Okay, that settled it. I needed to get out, before she cottoned on that something was up.

I turned off the taps. It might take Aunty Julia a while to work out I was gone, and I didn’t want to end up flooding her house.

Clambering up onto the sink as quietly as possible, I leaned out of the window to grab the drainpipe with both hands, my enormous flared skirt billowing over the porcelain. With a huge effort and a barely suppressed squeal, I managed to manoeuvre myself out, supporting my weight as best I could.

Still, as I scrambled down the pipe, trying not to look at the ground, it was really less of a climb than a slide. When I got to the bottom, the skin of both hands was friction-burnt and painful, little pieces of black paint dotting the palms where they’d embedded themselves in my flesh. I’d managed to tear my dress too, but that was the least of my worries.

Health to wear it, strength to tear it, money to buy another…

Money. I patted my bosom, where the £50 Jack had lent me was stashed in my bra. Thank God I hadn’t talked him into taking it back. It was all that was standing between me and complete destitution right now.
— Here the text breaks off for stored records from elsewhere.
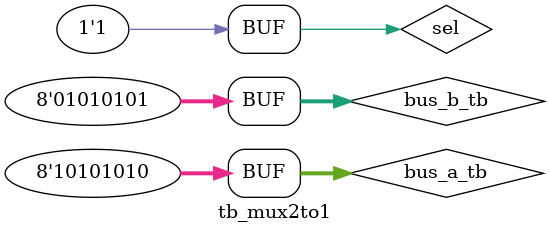
<source format=v>
`timescale 1ns/100ps


module tb_mux2to1;
  reg[7:0] bus_a_tb;
  reg[7:0] bus_b_tb;
  wire[7:0] bus_o_tb;
  reg sel;
  
  mux2to1 DUT(
    .sel(sel), 
   	.bus_a(bus_a_tb), 
    .bus_b(bus_b_tb),
    .bus_o(bus_o_tb)  
  );
  
  initial
  begin
    bus_a_tb = 8'hAA;
    bus_b_tb = 8'h55;
    
    sel = 1'b0;
    #1;
    
    sel = 1'b1;
    #1;
    
  end


endmodule
</source>
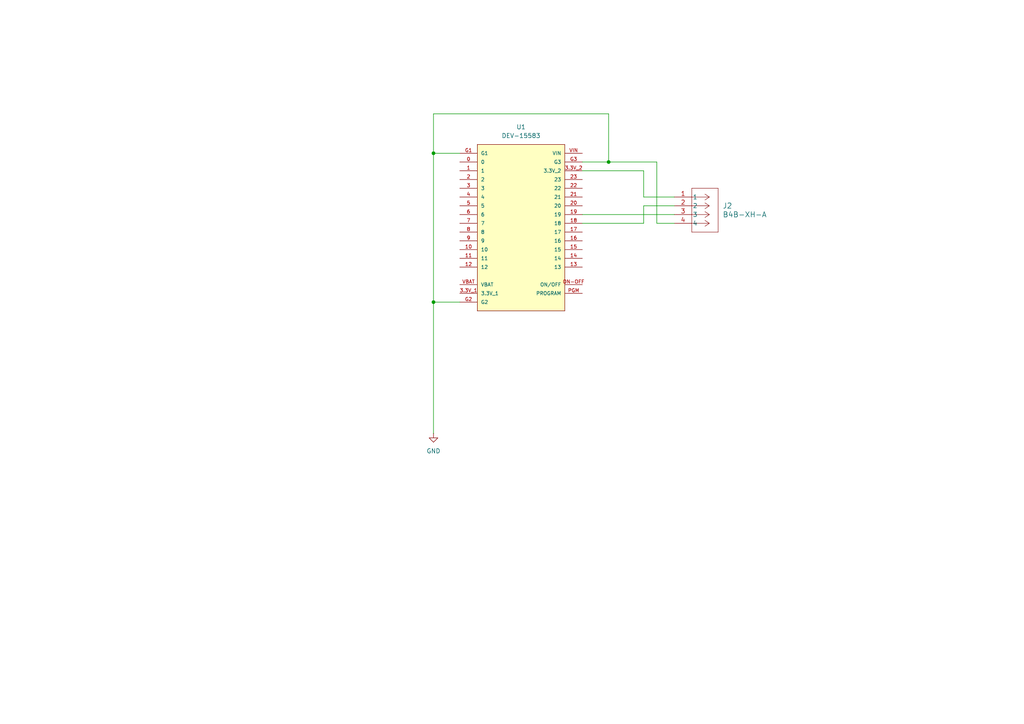
<source format=kicad_sch>
(kicad_sch
	(version 20250114)
	(generator "eeschema")
	(generator_version "9.0")
	(uuid "986f98f1-de62-46c2-9c6e-8a3d3d9a8a4d")
	(paper "A4")
	
	(junction
		(at 125.73 44.45)
		(diameter 0)
		(color 0 0 0 0)
		(uuid "0f88544e-8eff-491f-9719-7897d98ce5d4")
	)
	(junction
		(at 176.53 46.99)
		(diameter 0)
		(color 0 0 0 0)
		(uuid "ae4e5398-0c70-4add-a2a4-9753c7d9296c")
	)
	(junction
		(at 125.73 87.63)
		(diameter 0)
		(color 0 0 0 0)
		(uuid "b454a388-1dd2-4b05-8314-678c33a02451")
	)
	(wire
		(pts
			(xy 125.73 33.02) (xy 125.73 44.45)
		)
		(stroke
			(width 0)
			(type default)
		)
		(uuid "0a76ec33-224c-4b18-91da-2eaea3e37dec")
	)
	(wire
		(pts
			(xy 133.35 44.45) (xy 125.73 44.45)
		)
		(stroke
			(width 0)
			(type default)
		)
		(uuid "0a8be6c6-0717-4162-a472-34d065abf397")
	)
	(wire
		(pts
			(xy 168.91 46.99) (xy 176.53 46.99)
		)
		(stroke
			(width 0)
			(type default)
		)
		(uuid "2ba6d51e-dcd3-40ab-8077-fd4b82435440")
	)
	(wire
		(pts
			(xy 186.69 57.15) (xy 195.58 57.15)
		)
		(stroke
			(width 0)
			(type default)
		)
		(uuid "4dbcc461-ec90-4512-9968-9a7772d542d5")
	)
	(wire
		(pts
			(xy 168.91 64.77) (xy 186.69 64.77)
		)
		(stroke
			(width 0)
			(type default)
		)
		(uuid "4f7a753d-45b4-4268-bbb2-52a1a35e4f74")
	)
	(wire
		(pts
			(xy 125.73 87.63) (xy 125.73 125.73)
		)
		(stroke
			(width 0)
			(type default)
		)
		(uuid "56f63bb8-9f98-46b0-bf5f-8b8d6b7fdb0e")
	)
	(wire
		(pts
			(xy 168.91 49.53) (xy 186.69 49.53)
		)
		(stroke
			(width 0)
			(type default)
		)
		(uuid "63d4db23-7cc3-484c-982e-3558e891ec24")
	)
	(wire
		(pts
			(xy 176.53 46.99) (xy 190.5 46.99)
		)
		(stroke
			(width 0)
			(type default)
		)
		(uuid "6ba6e7bc-17ee-46bd-9e12-36be8ae5c4eb")
	)
	(wire
		(pts
			(xy 186.69 49.53) (xy 186.69 57.15)
		)
		(stroke
			(width 0)
			(type default)
		)
		(uuid "6d3c70fc-ac38-4bae-9573-fa3b65489bc9")
	)
	(wire
		(pts
			(xy 125.73 87.63) (xy 133.35 87.63)
		)
		(stroke
			(width 0)
			(type default)
		)
		(uuid "70624cbc-888a-49d1-b8eb-d58e50090a47")
	)
	(wire
		(pts
			(xy 176.53 46.99) (xy 176.53 33.02)
		)
		(stroke
			(width 0)
			(type default)
		)
		(uuid "708413f0-cc43-485b-9c3b-8117e86e7bed")
	)
	(wire
		(pts
			(xy 176.53 33.02) (xy 125.73 33.02)
		)
		(stroke
			(width 0)
			(type default)
		)
		(uuid "84804da6-d3b2-45e1-9994-1e00204c8c88")
	)
	(wire
		(pts
			(xy 168.91 62.23) (xy 195.58 62.23)
		)
		(stroke
			(width 0)
			(type default)
		)
		(uuid "934d2a04-bc0d-4039-9b94-3a91975a7545")
	)
	(wire
		(pts
			(xy 125.73 44.45) (xy 125.73 87.63)
		)
		(stroke
			(width 0)
			(type default)
		)
		(uuid "aacb1839-4f4f-4659-ba63-7cd634b9df8f")
	)
	(wire
		(pts
			(xy 195.58 64.77) (xy 190.5 64.77)
		)
		(stroke
			(width 0)
			(type default)
		)
		(uuid "c8b2d667-bd59-4c55-9386-2619f2fb95f9")
	)
	(wire
		(pts
			(xy 190.5 64.77) (xy 190.5 46.99)
		)
		(stroke
			(width 0)
			(type default)
		)
		(uuid "d18ca44b-1499-4b54-b589-ec2b634d36cb")
	)
	(wire
		(pts
			(xy 186.69 64.77) (xy 186.69 59.69)
		)
		(stroke
			(width 0)
			(type default)
		)
		(uuid "de889200-a682-424e-90c9-c06cdd849254")
	)
	(wire
		(pts
			(xy 186.69 59.69) (xy 195.58 59.69)
		)
		(stroke
			(width 0)
			(type default)
		)
		(uuid "e0c78e0d-3085-4a2d-9dc8-6b21190bad78")
	)
	(symbol
		(lib_id "Teensy:DEV-15583")
		(at 151.13 64.77 0)
		(unit 1)
		(exclude_from_sim no)
		(in_bom yes)
		(on_board yes)
		(dnp no)
		(fields_autoplaced yes)
		(uuid "00caea17-7e54-4170-a5e3-282539fe47fd")
		(property "Reference" "U1"
			(at 151.13 36.83 0)
			(effects
				(font
					(size 1.27 1.27)
				)
			)
		)
		(property "Value" "DEV-15583"
			(at 151.13 39.37 0)
			(effects
				(font
					(size 1.27 1.27)
				)
			)
		)
		(property "Footprint" "DEV-15583:MODULE_DEV-15583"
			(at 151.13 64.77 0)
			(effects
				(font
					(size 1.27 1.27)
				)
				(justify bottom)
				(hide yes)
			)
		)
		(property "Datasheet" ""
			(at 151.13 64.77 0)
			(effects
				(font
					(size 1.27 1.27)
				)
				(hide yes)
			)
		)
		(property "Description" ""
			(at 151.13 64.77 0)
			(effects
				(font
					(size 1.27 1.27)
				)
				(hide yes)
			)
		)
		(property "STANDARD" "Manufacturer Recommendations"
			(at 151.13 64.77 0)
			(effects
				(font
					(size 1.27 1.27)
				)
				(justify bottom)
				(hide yes)
			)
		)
		(property "MAXIMUM_PACKAGE_HEIGHT" "5.87mm"
			(at 151.13 64.77 0)
			(effects
				(font
					(size 1.27 1.27)
				)
				(justify bottom)
				(hide yes)
			)
		)
		(property "MANUFACTURER" "Sparkfun"
			(at 151.13 64.77 0)
			(effects
				(font
					(size 1.27 1.27)
				)
				(justify bottom)
				(hide yes)
			)
		)
		(pin "8"
			(uuid "f1fac131-e9a7-4099-8610-b107c6976881")
		)
		(pin "6"
			(uuid "97ec0a84-6fc5-439e-b5d1-63f5eedfd2df")
		)
		(pin "7"
			(uuid "1528befc-1331-4701-979b-1d926180c3d0")
		)
		(pin "3"
			(uuid "009079c1-8739-4be2-8514-eab473b109da")
		)
		(pin "3.3V_2"
			(uuid "bce73d20-1c1b-4c4e-8692-1348a06f4499")
		)
		(pin "23"
			(uuid "40041891-6d36-4846-a2f5-3fc255d7a54c")
		)
		(pin "22"
			(uuid "1c3e748b-d5a2-4a57-9ce0-3c03661f89b2")
		)
		(pin "21"
			(uuid "6ca46e44-1ad2-434a-96df-d47bade51b94")
		)
		(pin "20"
			(uuid "28e8eaff-3a95-4d1b-b1da-faa659ef3fc4")
		)
		(pin "19"
			(uuid "e90f9492-5a40-44df-8da7-820c9ffbb340")
		)
		(pin "18"
			(uuid "1edded05-eec6-4872-ae7f-a2e8ef1b7894")
		)
		(pin "17"
			(uuid "6f8db1c3-f96e-40ae-a34a-3da86ccec7fe")
		)
		(pin "16"
			(uuid "61b23efc-f97a-4655-9822-344f2ab690cc")
		)
		(pin "15"
			(uuid "182b8025-23f4-43b1-8cc6-5187f7bce9e0")
		)
		(pin "14"
			(uuid "4b3f4ddb-7442-4057-b749-b06d8c6381a1")
		)
		(pin "13"
			(uuid "47126494-aca2-43e1-9283-29ef2f0f6ee3")
		)
		(pin "ON-OFF"
			(uuid "32ecf751-57d9-4d4a-9707-d8523a9a0bbb")
		)
		(pin "PGM"
			(uuid "f2bd1ff3-c5e5-40a3-ac27-b7a8e9c3f921")
		)
		(pin "5"
			(uuid "68d4f7ff-b669-478a-be43-f88e5e2d7493")
		)
		(pin "1"
			(uuid "e72ea771-024d-4d26-9f9e-5c21ddda1031")
		)
		(pin "2"
			(uuid "13914546-1840-43c2-9aa0-5ba7bebc32d2")
		)
		(pin "G1"
			(uuid "a01cafb8-d0bb-4208-a141-1616c880f7c4")
		)
		(pin "4"
			(uuid "c4552804-62f0-468a-ae7d-88360c7e3632")
		)
		(pin "9"
			(uuid "ead57aea-8d9b-4d78-a330-b533127923cb")
		)
		(pin "3.3V_1"
			(uuid "1adbc936-cc66-44bf-999f-ad235d2060ee")
		)
		(pin "G2"
			(uuid "43ed05f1-8554-4c74-8c35-361a96875e06")
		)
		(pin "VIN"
			(uuid "a27b921e-4884-4285-9176-1550c3dbfb2d")
		)
		(pin "G3"
			(uuid "44ea301c-96a3-4122-9d3a-ee4bdc26201e")
		)
		(pin "10"
			(uuid "2ff2d1a0-76a2-4e0f-954f-cbddd4d8a64a")
		)
		(pin "11"
			(uuid "9c1ee566-fa94-425b-bc71-6c5f951a4eb2")
		)
		(pin "12"
			(uuid "d2bb56be-cef0-441a-b62e-432e20d3be77")
		)
		(pin "VBAT"
			(uuid "355c304f-59ba-4ac7-a568-0c81269d7b4b")
		)
		(pin "0"
			(uuid "2e70e747-4ea1-4505-8217-edd4a1f21ad3")
		)
		(instances
			(project ""
				(path "/986f98f1-de62-46c2-9c6e-8a3d3d9a8a4d"
					(reference "U1")
					(unit 1)
				)
			)
		)
	)
	(symbol
		(lib_id "2025-09-13_16-31-34:B4B-XH-A")
		(at 195.58 57.15 0)
		(unit 1)
		(exclude_from_sim no)
		(in_bom yes)
		(on_board yes)
		(dnp no)
		(fields_autoplaced yes)
		(uuid "33d4af48-10a4-4009-ba9f-5574a699d3c8")
		(property "Reference" "J2"
			(at 209.55 59.6899 0)
			(effects
				(font
					(size 1.524 1.524)
				)
				(justify left)
			)
		)
		(property "Value" "B4B-XH-A"
			(at 209.55 62.2299 0)
			(effects
				(font
					(size 1.524 1.524)
				)
				(justify left)
			)
		)
		(property "Footprint" "CONN_B4B-XH-A_JST"
			(at 195.58 57.15 0)
			(effects
				(font
					(size 1.27 1.27)
					(italic yes)
				)
				(hide yes)
			)
		)
		(property "Datasheet" "B4B-XH-A"
			(at 195.58 57.15 0)
			(effects
				(font
					(size 1.27 1.27)
					(italic yes)
				)
				(hide yes)
			)
		)
		(property "Description" ""
			(at 195.58 57.15 0)
			(effects
				(font
					(size 1.27 1.27)
				)
				(hide yes)
			)
		)
		(pin "1"
			(uuid "7d46bb85-3942-4e25-a495-80d6341d1492")
		)
		(pin "2"
			(uuid "e5ba53df-c19e-407c-8c09-2b22a19a2672")
		)
		(pin "3"
			(uuid "da7a3bfe-1f6a-4e64-8ea7-d6358f72a7bf")
		)
		(pin "4"
			(uuid "1407bc0c-7a65-4e15-9168-8412bbfb521c")
		)
		(instances
			(project ""
				(path "/986f98f1-de62-46c2-9c6e-8a3d3d9a8a4d"
					(reference "J2")
					(unit 1)
				)
			)
		)
	)
	(symbol
		(lib_id "power:GND")
		(at 125.73 125.73 0)
		(unit 1)
		(exclude_from_sim no)
		(in_bom yes)
		(on_board yes)
		(dnp no)
		(fields_autoplaced yes)
		(uuid "d8cc9a63-6fe1-4246-8b38-192077585d9c")
		(property "Reference" "#PWR01"
			(at 125.73 132.08 0)
			(effects
				(font
					(size 1.27 1.27)
				)
				(hide yes)
			)
		)
		(property "Value" "GND"
			(at 125.73 130.81 0)
			(effects
				(font
					(size 1.27 1.27)
				)
			)
		)
		(property "Footprint" ""
			(at 125.73 125.73 0)
			(effects
				(font
					(size 1.27 1.27)
				)
				(hide yes)
			)
		)
		(property "Datasheet" ""
			(at 125.73 125.73 0)
			(effects
				(font
					(size 1.27 1.27)
				)
				(hide yes)
			)
		)
		(property "Description" "Power symbol creates a global label with name \"GND\" , ground"
			(at 125.73 125.73 0)
			(effects
				(font
					(size 1.27 1.27)
				)
				(hide yes)
			)
		)
		(pin "1"
			(uuid "b0dc345d-567e-4edf-a602-07c196505446")
		)
		(instances
			(project ""
				(path "/986f98f1-de62-46c2-9c6e-8a3d3d9a8a4d"
					(reference "#PWR01")
					(unit 1)
				)
			)
		)
	)
	(sheet_instances
		(path "/"
			(page "1")
		)
	)
	(embedded_fonts no)
)

</source>
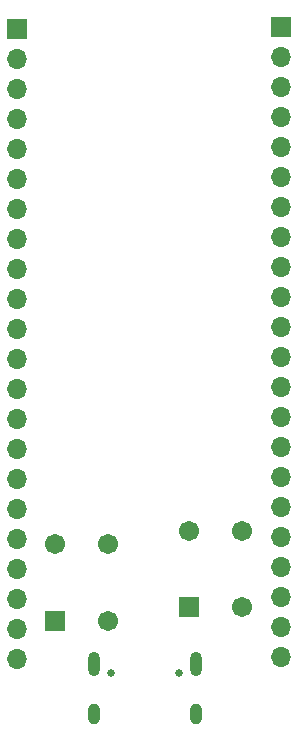
<source format=gbr>
%TF.GenerationSoftware,KiCad,Pcbnew,8.0.3*%
%TF.CreationDate,2024-07-05T15:20:34+05:30*%
%TF.ProjectId,multilayer1,6d756c74-696c-4617-9965-72312e6b6963,rev?*%
%TF.SameCoordinates,Original*%
%TF.FileFunction,Soldermask,Bot*%
%TF.FilePolarity,Negative*%
%FSLAX46Y46*%
G04 Gerber Fmt 4.6, Leading zero omitted, Abs format (unit mm)*
G04 Created by KiCad (PCBNEW 8.0.3) date 2024-07-05 15:20:34*
%MOMM*%
%LPD*%
G01*
G04 APERTURE LIST*
G04 Aperture macros list*
%AMRoundRect*
0 Rectangle with rounded corners*
0 $1 Rounding radius*
0 $2 $3 $4 $5 $6 $7 $8 $9 X,Y pos of 4 corners*
0 Add a 4 corners polygon primitive as box body*
4,1,4,$2,$3,$4,$5,$6,$7,$8,$9,$2,$3,0*
0 Add four circle primitives for the rounded corners*
1,1,$1+$1,$2,$3*
1,1,$1+$1,$4,$5*
1,1,$1+$1,$6,$7*
1,1,$1+$1,$8,$9*
0 Add four rect primitives between the rounded corners*
20,1,$1+$1,$2,$3,$4,$5,0*
20,1,$1+$1,$4,$5,$6,$7,0*
20,1,$1+$1,$6,$7,$8,$9,0*
20,1,$1+$1,$8,$9,$2,$3,0*%
G04 Aperture macros list end*
%ADD10RoundRect,0.102000X0.754000X-0.754000X0.754000X0.754000X-0.754000X0.754000X-0.754000X-0.754000X0*%
%ADD11C,1.712000*%
%ADD12C,0.650000*%
%ADD13O,1.000000X2.100000*%
%ADD14O,1.000000X1.800000*%
%ADD15R,1.700000X1.700000*%
%ADD16O,1.700000X1.700000*%
G04 APERTURE END LIST*
D10*
%TO.C,reset1*%
X156754000Y-127329000D03*
D11*
X156754000Y-120829000D03*
X161254000Y-127329000D03*
X161254000Y-120829000D03*
%TD*%
D12*
%TO.C,J2*%
X161448000Y-131774000D03*
X167228000Y-131774000D03*
D13*
X160018000Y-131007000D03*
D14*
X160018000Y-135187000D03*
D13*
X168658000Y-131007000D03*
D14*
X168658000Y-135187000D03*
%TD*%
D10*
%TO.C,boot1*%
X168057000Y-126186000D03*
D11*
X168057000Y-119686000D03*
X172557000Y-126186000D03*
X172557000Y-119686000D03*
%TD*%
D15*
%TO.C,J1*%
X153543000Y-77216000D03*
D16*
X153543000Y-79756000D03*
X153543000Y-82296000D03*
X153543000Y-84836000D03*
X153543000Y-87376000D03*
X153543000Y-89916000D03*
X153543000Y-92456000D03*
X153543000Y-94996000D03*
X153543000Y-97536000D03*
X153543000Y-100076000D03*
X153543000Y-102616000D03*
X153543000Y-105156000D03*
X153543000Y-107696000D03*
X153543000Y-110236000D03*
X153543000Y-112776000D03*
X153543000Y-115316000D03*
X153543000Y-117856000D03*
X153543000Y-120396000D03*
X153543000Y-122936000D03*
X153543000Y-125476000D03*
X153543000Y-128016000D03*
X153543000Y-130556000D03*
%TD*%
D15*
%TO.C,J3*%
X175895000Y-77089000D03*
D16*
X175895000Y-79629000D03*
X175895000Y-82169000D03*
X175895000Y-84709000D03*
X175895000Y-87249000D03*
X175895000Y-89789000D03*
X175895000Y-92329000D03*
X175895000Y-94869000D03*
X175895000Y-97409000D03*
X175895000Y-99949000D03*
X175895000Y-102489000D03*
X175895000Y-105029000D03*
X175895000Y-107569000D03*
X175895000Y-110109000D03*
X175895000Y-112649000D03*
X175895000Y-115189000D03*
X175895000Y-117729000D03*
X175895000Y-120269000D03*
X175895000Y-122809000D03*
X175895000Y-125349000D03*
X175895000Y-127889000D03*
X175895000Y-130429000D03*
%TD*%
M02*

</source>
I started walking towards the road. Once I was out of sight of the house, I broke into a sprint. My plan was to get as far away as possible on foot, out of sight of Aunty Julia and any of her neighbours and friends who might recognise me, before I tried hitching another lift. Christ only knew where I’d end up spending the night. Hopefully there’d be a youth hostel or something that wouldn’t dent my £50 too much. As for what would happen to me after that, I had no idea. All I knew was, I’d rather sleep rough than go back to the place that used to be my home.